The recommendation turned out to be much more than a just-in-time readers advisory. The students loved the book so much that Eileen and I decided to take the read-aloud one step further. Taking a page out of Randi’s book (literally and figuratively) we came up with an idea that combined both old school and new school tools.  Using good ol’ markers and paper, each student created his/her own interpretation of one of the pages in the book. These were scanned into the app Explain Everything. Then, one by one (with the cooperation of Eileen and her co-teacher Jessica Alderman), the students joined me in the library to tap, touch, swipe and speak the words and actions to make their drawings come alive.

As I noted in my previous two posts about working with kindergarten students as individuals rather than in a whole class setting, technology that allows for every voice to be heard is worth a little time in front of a screen. Won’t you spend 2 minutes and 13 seconds for a little reminder about what life is really all about?

This is Dot. Dot Knows a lot.

This is Dot. Dot Knows a lot.


Kindergarten Voices

What would you do if you found these puddles in your backyard.

Puddles!

What would you do if you found these puddles in your backyard? After reading Puddles by Jonathan London, Mrs. Lewis’ kindergarten class was asked to comment on this illustration from the book. Listen to their answers here.

Yesterday I wrote about using Voicethread for the first time with Mrs. Cahill’s kindergarten class. It was so successful in engaging every single student that I couldn’t wait to replicate that success with another class. Voicethread is so easy to use that I was able to set up this new project on the iPad and “train” a parent volunteer in less than ten minutes. Voila! A closing activity, that while not technically an assessment, at least demonstrates the engagement each child had with the read aloud of the day.

The beauty of Voicethread, as used in this manner, is that every child can comment independently without hearing the comments of their classmates. This paints a more genuine picture of what they are seeing and thinking. Each individual has a chance to be heard.

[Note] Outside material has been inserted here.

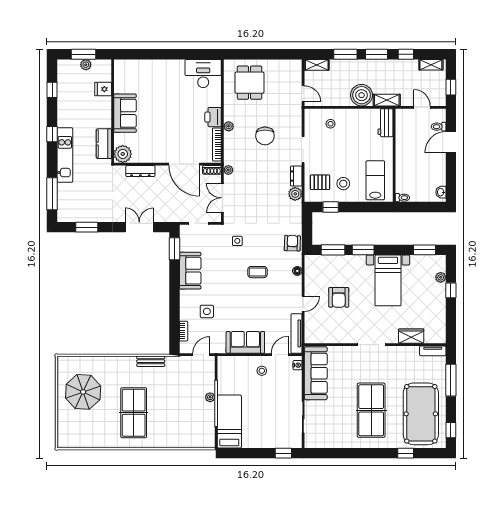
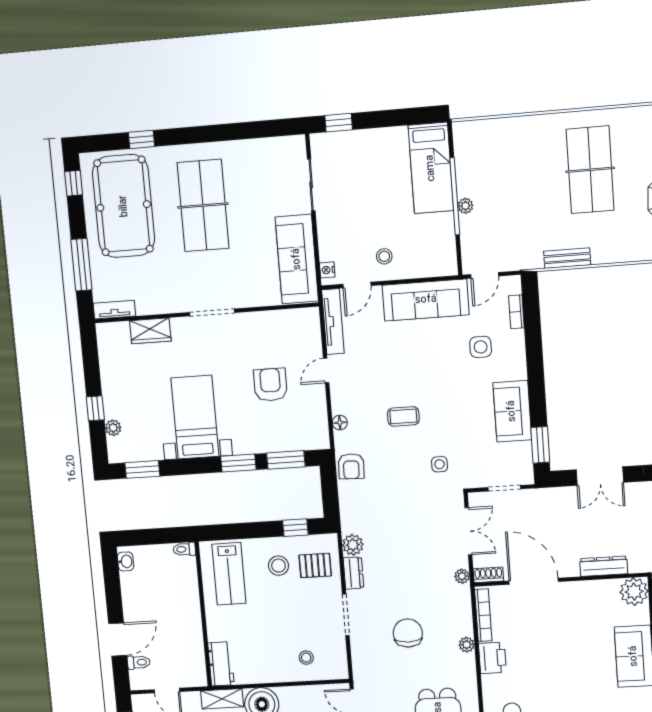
sofa: (245, 342) -> (426, 300), width x1.36

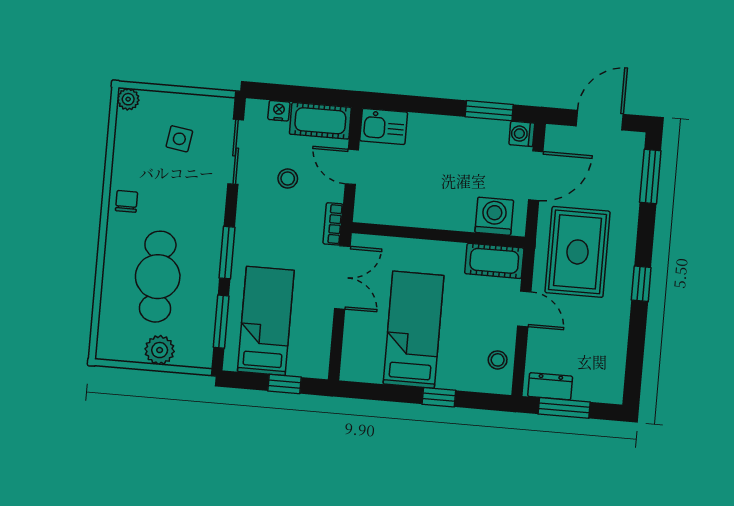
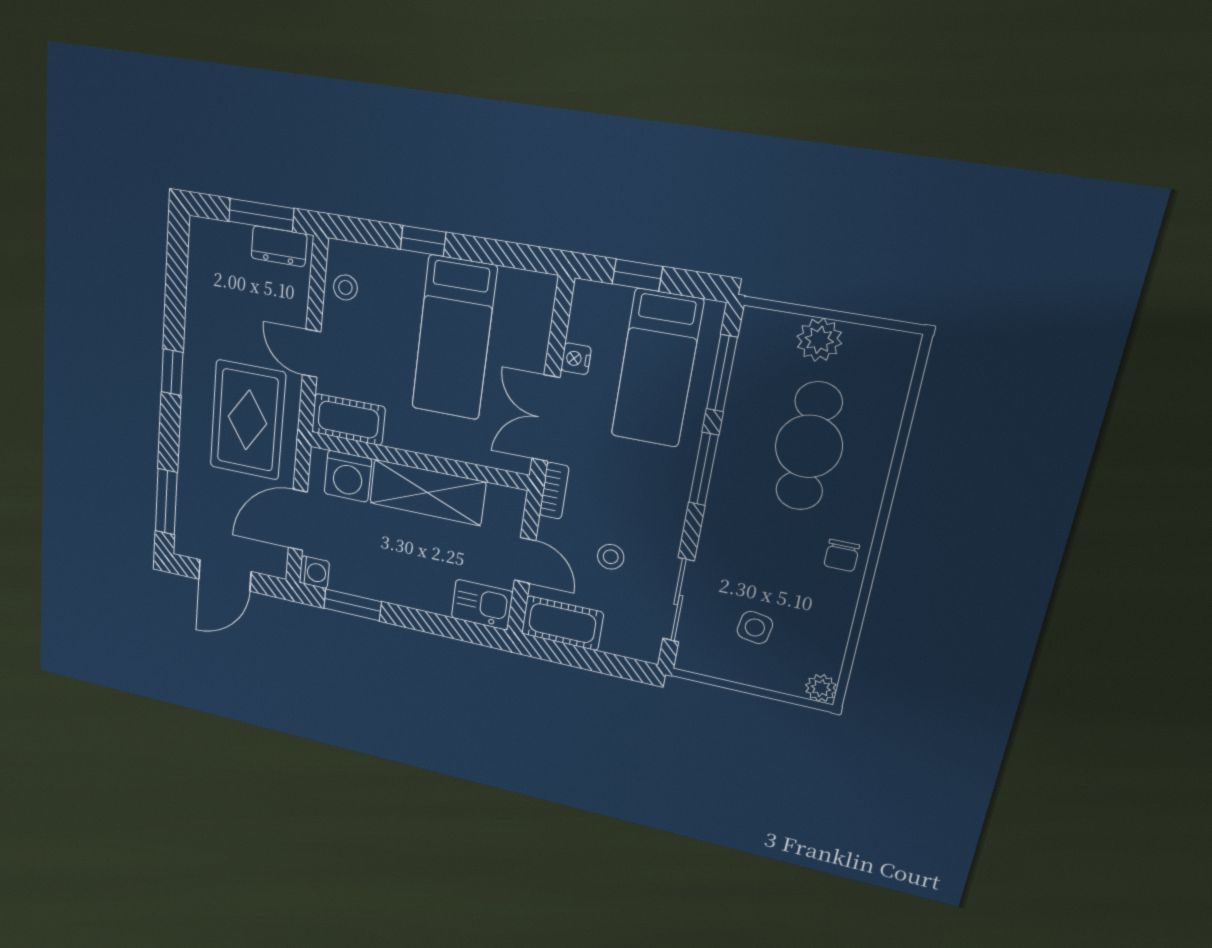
nightstand: (279, 111) -> (576, 359), moved, turned 90
shelving: (430, 211) -> (427, 493), added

Thoughts are already percolating on future uses. Viewing primary source documents, evaluating illustrations, reading graphs, writing stories…the possibilities are endless.

 

 


Let Every Voice Be Heard

Mud by Mary Lyn Ray

Mud by Mary Lyn Ray

As in any class there are the ones who always raise their hands, the ones too impatient to even wait to be called upon and the quiet ones who listen but never offer comments or observations. Whether it is due to shyness, introversion or just a lack of confidence, these silent children don’t have as many opportunities to share what they think.

Sure there’s “Think, Pair, Share” and “Exit Tickets” and a whole catalog of other strategies. But I continue to seek out new and different ways to let every voice be heard (even if just as a whisper). Given that I have less than a half hour of instructional time per week with my students, it is often collaboration with teachers that allows me to reach this goal. Collaboration, in conjunction with technology, has opened the door for children to speak up and speak out.

The latest venture involved kindergartners making predictions about the book Mud by Mary Lyn Ray. The predictions were based on viewing two illustrations from the book. Using Voicethread, their teacher, Stacy Cahill and I showed the children how to comment on the images. All nineteen students were given the opportunity, the wait time and the encouragement to record their own voices. And speak up they did! Listen to the wisdom of the children here.

The images students commented upon

The images students commented upon

Extra time (via collaboration) and technology provide the perfect solution to the imbalance of classroom participation. Whether it is this delightful kindergarten experience, the Readers Theater I wrote about here (thanks Amy Melisi) or the Book Trailers I wrote about here (thanks Andi Daunais and Lisa Miranda and Nick Greenwood), teacher partnerships and new technologies are giving our students the opportunity to say what they need to say.